The full set of records needs to be retyped exactly.

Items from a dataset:
-=-=-=-=-

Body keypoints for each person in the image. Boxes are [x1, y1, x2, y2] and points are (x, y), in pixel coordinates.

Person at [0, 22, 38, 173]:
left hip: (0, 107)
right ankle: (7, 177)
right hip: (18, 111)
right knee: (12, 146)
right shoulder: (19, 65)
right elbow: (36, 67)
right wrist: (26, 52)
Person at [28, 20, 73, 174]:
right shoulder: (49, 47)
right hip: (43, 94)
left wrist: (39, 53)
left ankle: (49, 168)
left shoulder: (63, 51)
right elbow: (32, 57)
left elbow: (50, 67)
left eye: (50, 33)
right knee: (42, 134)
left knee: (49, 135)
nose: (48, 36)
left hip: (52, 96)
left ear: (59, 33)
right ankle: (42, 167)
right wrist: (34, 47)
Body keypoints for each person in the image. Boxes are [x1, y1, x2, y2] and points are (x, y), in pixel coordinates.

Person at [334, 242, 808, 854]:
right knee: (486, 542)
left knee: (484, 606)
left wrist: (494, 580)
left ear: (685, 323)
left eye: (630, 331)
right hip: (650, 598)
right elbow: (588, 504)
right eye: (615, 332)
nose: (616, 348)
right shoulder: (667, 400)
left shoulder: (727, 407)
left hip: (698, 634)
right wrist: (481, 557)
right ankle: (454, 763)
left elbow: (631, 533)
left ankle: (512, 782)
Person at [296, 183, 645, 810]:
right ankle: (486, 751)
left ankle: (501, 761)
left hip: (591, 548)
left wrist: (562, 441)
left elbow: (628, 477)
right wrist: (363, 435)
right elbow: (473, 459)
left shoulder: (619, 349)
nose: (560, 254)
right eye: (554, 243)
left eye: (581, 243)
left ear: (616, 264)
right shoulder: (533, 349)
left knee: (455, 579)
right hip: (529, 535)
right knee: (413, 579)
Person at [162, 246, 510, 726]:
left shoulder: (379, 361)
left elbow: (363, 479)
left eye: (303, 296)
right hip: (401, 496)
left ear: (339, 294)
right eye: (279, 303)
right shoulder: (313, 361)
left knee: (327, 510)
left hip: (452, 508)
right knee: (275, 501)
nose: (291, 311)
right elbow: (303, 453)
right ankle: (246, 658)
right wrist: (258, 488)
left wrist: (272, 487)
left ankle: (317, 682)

-=-=-=-=-

THE ANSWER:
Body keypoints for each person in the image. Boxes are [x1, y1, x2, y2] and points are (x, y), in pixel coordinates.

Person at [0, 22, 38, 173]:
left hip: (0, 107)
right ankle: (7, 177)
right hip: (18, 111)
right knee: (12, 146)
right shoulder: (19, 65)
right elbow: (36, 67)
right wrist: (26, 52)
Person at [28, 20, 73, 174]:
right shoulder: (49, 47)
right hip: (43, 94)
left wrist: (39, 53)
left ankle: (49, 168)
left shoulder: (63, 51)
right elbow: (32, 57)
left elbow: (50, 67)
left eye: (50, 33)
right knee: (42, 134)
left knee: (49, 135)
nose: (48, 36)
left hip: (52, 96)
left ear: (59, 33)
right ankle: (42, 167)
right wrist: (34, 47)
Body keypoints for each person in the image. Boxes are [x1, y1, x2, y2] and points are (x, y), in pixel coordinates.

Person at [334, 242, 808, 854]:
right knee: (486, 542)
left knee: (484, 606)
left wrist: (494, 580)
left ear: (685, 323)
left eye: (630, 331)
right hip: (650, 598)
right elbow: (588, 504)
right eye: (615, 332)
nose: (616, 348)
right shoulder: (667, 400)
left shoulder: (727, 407)
left hip: (698, 634)
right wrist: (481, 557)
right ankle: (454, 763)
left elbow: (631, 533)
left ankle: (512, 782)
Person at [296, 183, 645, 810]:
right ankle: (486, 751)
left ankle: (501, 761)
left hip: (591, 548)
left wrist: (562, 441)
left elbow: (628, 477)
right wrist: (363, 435)
right elbow: (473, 459)
left shoulder: (619, 349)
nose: (560, 254)
right eye: (554, 243)
left eye: (581, 243)
left ear: (616, 264)
right shoulder: (533, 349)
left knee: (455, 579)
right hip: (529, 535)
right knee: (413, 579)
Person at [162, 246, 510, 726]:
left shoulder: (379, 361)
left elbow: (363, 479)
left eye: (303, 296)
right hip: (401, 496)
left ear: (339, 294)
right eye: (279, 303)
right shoulder: (313, 361)
left knee: (327, 510)
left hip: (452, 508)
right knee: (275, 501)
nose: (291, 311)
right elbow: (303, 453)
right ankle: (246, 658)
right wrist: (258, 488)
left wrist: (272, 487)
left ankle: (317, 682)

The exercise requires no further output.